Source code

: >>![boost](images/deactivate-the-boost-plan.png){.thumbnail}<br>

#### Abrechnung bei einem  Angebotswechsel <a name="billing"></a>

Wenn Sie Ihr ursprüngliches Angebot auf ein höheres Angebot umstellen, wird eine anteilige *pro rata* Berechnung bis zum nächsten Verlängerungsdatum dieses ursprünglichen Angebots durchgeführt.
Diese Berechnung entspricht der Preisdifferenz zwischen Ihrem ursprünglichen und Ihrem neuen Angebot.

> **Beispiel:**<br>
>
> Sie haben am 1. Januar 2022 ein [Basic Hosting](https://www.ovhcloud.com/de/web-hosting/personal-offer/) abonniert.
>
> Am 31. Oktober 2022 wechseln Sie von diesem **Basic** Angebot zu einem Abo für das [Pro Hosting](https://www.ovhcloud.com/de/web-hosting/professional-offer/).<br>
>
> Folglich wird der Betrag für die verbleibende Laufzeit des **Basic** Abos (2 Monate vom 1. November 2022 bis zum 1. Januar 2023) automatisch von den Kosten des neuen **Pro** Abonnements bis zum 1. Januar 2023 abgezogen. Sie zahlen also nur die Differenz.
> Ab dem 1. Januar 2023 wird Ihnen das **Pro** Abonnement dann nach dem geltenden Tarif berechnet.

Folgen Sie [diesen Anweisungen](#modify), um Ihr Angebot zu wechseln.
——
• Your assignment: Set out every line of the material above as a numbered list, leaving out the blank lines.

• Answer to the exercise:
1. Source code
2. : >>![boost](images/deactivate-the-boost-plan.png){.thumbnail}<br>
3. #### Abrechnung bei einem  Angebotswechsel <a name="billing"></a>
4. Wenn Sie Ihr ursprüngliches Angebot auf ein höheres Angebot umstellen, wird eine anteilige *pro rata* Berechnung bis zum nächsten Verlängerungsdatum dieses ursprünglichen Angebots durchgeführt.
5. Diese Berechnung entspricht der Preisdifferenz zwischen Ihrem ursprünglichen und Ihrem neuen Angebot.
6. > **Beispiel:**<br>
7. >
8. > Sie haben am 1. Januar 2022 ein [Basic Hosting](https://www.ovhcloud.com/de/web-hosting/personal-offer/) abonniert.
9. >
10. > Am 31. Oktober 2022 wechseln Sie von diesem **Basic** Angebot zu einem Abo für das [Pro Hosting](https://www.ovhcloud.com/de/web-hosting/professional-offer/).<br>
11. >
12. > Folglich wird der Betrag für die verbleibende Laufzeit des **Basic** Abos (2 Monate vom 1. November 2022 bis zum 1. Januar 2023) automatisch von den Kosten des neuen **Pro** Abonnements bis zum 1. Januar 2023 abgezogen. Sie zahlen also nur die Differenz.
13. > Ab dem 1. Januar 2023 wird Ihnen das **Pro** Abonnement dann nach dem geltenden Tarif berechnet.
14. Folgen Sie [diesen Anweisungen](#modify), um Ihr Angebot zu wechseln.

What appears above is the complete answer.